Originalism is not merely a theory of how the Constitution should be preserved but also of how, precisely, it should change.
Extending our prior consideration of organic metaphors in constitutional law into another realm, let us now consider the relationship of body and soul in the Constitution of the United States of America. (An even further extension would take us into the relationship between the providential constitution of the United States and its ratified Constitution, but that has previously been treated thoughtfully by others.)
In one classical understanding tracing back to Aristotle through Aquinas and into the present in various ways, the soul is the form of the body. The soul animates the body and makes it the kind of thing that it is. Applying this analogically to the Constitution of the United States, we can identify the text of the Constitution as its body. And its soul is the jurisprudential understanding that makes the Constitution the kind of law that it is.
For the various provisions of the Constitution to give rise now as the kind of law they did at the times of ratification, it is not enough for the text to stay constant. That is just the body. The same soul, too, must animate it.
It is possible that different jurisprudential understandings informed different provisions of the Constitution, such as those in the original Constitution, those in the first set of amendments, the Reconstruction Amendments, and so on. To figure out the law, we need to grasp those jurisprudential understandings together with the text. For while it is true that the text of the Constitution is law, it is also true the law of the Constitution is a function of the text.
Consider, for instance, the “right of the people to keep and bear arms” as set forth in the Second Amendment. If this is a retained natural right, then its exercise still remains subject to lawful regulatory measures of the sort acceptable within the social contract framework of which retained natural rights are one part. This understanding, in turn, can help us make sense of the move in District of Columbia v.
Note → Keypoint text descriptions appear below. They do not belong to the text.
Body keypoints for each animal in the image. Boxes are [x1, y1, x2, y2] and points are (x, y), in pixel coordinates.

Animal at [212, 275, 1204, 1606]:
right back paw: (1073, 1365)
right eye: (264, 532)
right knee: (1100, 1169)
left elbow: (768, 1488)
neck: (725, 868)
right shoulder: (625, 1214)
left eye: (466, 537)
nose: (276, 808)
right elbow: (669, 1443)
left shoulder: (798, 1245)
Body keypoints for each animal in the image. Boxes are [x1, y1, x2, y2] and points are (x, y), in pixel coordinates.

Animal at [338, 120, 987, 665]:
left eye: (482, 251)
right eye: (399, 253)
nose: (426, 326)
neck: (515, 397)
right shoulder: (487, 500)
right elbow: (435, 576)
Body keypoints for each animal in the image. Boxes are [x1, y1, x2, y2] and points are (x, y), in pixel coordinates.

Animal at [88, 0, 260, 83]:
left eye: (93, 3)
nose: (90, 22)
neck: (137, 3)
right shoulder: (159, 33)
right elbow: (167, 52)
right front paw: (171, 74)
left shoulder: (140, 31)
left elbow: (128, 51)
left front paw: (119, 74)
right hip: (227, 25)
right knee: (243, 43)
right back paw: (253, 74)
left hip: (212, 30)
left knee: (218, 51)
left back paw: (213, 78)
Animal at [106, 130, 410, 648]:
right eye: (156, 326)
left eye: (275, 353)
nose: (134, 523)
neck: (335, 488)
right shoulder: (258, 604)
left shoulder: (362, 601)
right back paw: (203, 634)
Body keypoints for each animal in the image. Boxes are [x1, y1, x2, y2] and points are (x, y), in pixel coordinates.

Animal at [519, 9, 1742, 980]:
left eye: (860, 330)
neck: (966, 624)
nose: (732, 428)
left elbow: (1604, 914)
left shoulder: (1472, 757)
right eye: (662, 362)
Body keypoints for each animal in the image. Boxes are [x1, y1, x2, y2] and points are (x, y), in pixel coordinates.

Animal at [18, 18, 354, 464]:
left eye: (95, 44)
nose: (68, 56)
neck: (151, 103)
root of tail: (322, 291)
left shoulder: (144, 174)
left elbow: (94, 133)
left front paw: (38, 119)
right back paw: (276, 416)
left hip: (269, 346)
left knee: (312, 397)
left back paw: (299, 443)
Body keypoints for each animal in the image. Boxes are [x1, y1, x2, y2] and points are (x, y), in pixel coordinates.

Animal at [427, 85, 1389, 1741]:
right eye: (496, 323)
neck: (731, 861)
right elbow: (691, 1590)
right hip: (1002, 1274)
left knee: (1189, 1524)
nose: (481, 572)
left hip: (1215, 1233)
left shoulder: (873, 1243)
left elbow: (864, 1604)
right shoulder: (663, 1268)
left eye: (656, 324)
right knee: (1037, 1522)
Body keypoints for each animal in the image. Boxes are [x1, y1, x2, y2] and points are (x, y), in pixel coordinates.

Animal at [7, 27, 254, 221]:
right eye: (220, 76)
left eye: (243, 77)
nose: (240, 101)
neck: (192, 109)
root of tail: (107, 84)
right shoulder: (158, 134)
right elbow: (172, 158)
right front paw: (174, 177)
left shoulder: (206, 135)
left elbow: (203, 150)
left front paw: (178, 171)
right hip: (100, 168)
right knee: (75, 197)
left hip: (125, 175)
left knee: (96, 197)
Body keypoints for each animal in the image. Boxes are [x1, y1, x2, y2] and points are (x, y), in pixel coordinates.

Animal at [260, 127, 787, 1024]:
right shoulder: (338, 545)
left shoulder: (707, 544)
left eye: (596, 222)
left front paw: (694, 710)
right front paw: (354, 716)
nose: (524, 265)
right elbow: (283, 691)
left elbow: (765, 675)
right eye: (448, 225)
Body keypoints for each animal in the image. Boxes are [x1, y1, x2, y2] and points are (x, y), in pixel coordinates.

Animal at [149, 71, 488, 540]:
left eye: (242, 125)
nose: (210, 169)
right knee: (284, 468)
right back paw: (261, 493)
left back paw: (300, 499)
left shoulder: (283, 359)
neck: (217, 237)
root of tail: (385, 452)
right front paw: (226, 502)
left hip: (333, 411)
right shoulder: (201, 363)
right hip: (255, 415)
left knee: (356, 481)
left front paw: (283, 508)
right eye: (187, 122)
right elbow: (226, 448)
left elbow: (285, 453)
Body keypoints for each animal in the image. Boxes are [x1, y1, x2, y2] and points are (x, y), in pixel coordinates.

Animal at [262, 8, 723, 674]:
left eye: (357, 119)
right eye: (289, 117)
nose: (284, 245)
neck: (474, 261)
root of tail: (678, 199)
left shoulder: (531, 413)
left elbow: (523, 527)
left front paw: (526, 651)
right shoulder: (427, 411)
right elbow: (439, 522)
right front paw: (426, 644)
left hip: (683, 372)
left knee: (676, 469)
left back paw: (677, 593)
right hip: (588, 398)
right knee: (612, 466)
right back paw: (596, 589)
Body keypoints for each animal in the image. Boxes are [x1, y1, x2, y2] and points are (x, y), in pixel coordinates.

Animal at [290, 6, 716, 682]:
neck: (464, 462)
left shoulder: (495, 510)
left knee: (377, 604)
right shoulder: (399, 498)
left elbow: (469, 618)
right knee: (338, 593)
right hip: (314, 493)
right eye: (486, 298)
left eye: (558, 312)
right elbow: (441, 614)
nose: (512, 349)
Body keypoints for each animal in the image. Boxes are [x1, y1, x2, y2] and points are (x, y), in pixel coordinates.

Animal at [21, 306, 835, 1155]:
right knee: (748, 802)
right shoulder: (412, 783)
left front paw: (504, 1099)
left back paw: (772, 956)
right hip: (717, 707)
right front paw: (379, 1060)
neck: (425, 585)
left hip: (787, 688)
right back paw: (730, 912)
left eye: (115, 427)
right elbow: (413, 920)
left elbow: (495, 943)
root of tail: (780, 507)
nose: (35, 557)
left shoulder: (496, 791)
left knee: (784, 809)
Heller from close textual analysis of the words of the Second Amendment in historical context to the assertion that “nothing in our opinion should be taken to cast doubt on longstanding prohibitions on the possession of firearms by felons and the mentally ill, or laws forbidding the carrying of firearms in sensitive places such as schools and government buildings, or laws imposing conditions and qualifications on the commercial sale of arms.” Without an understanding of the jurisprudential context for this statement, one might view it as a stipulated list of limitations included in the opinion to ensure enough votes to make it an opinion for the Court. But the broader jurisprudential context helps us to understand why the listed rules are “presumptively lawful measures” (as the Court describes them in a footnote).
Whatever the relationship between jurisprudential soul and textual body happens to be for any particular provision of the Constitution, understanding how that relationship works can also help explain one way interpretations of the constitutional text can go wrong—by substituting a different jurisprudential soul for the textual body. Fronting a linguistically plausible interpretation of a word like “liberty” or of a phrase like “equal protection of the law,” for instance, one can infuse a new animating principle into the ratified Constitution. A substitution like this, writ large, is what Jeffrey Pojanowski and I have described Living Constitutionalists as having achieved with respect to the master concept of the Constitution. Their “soul swap,” so to speak, is to replace certain provisions in our ratified Constitution of stipulated positive law with textually identical but radically different provisions that serve as a font of customary positive law.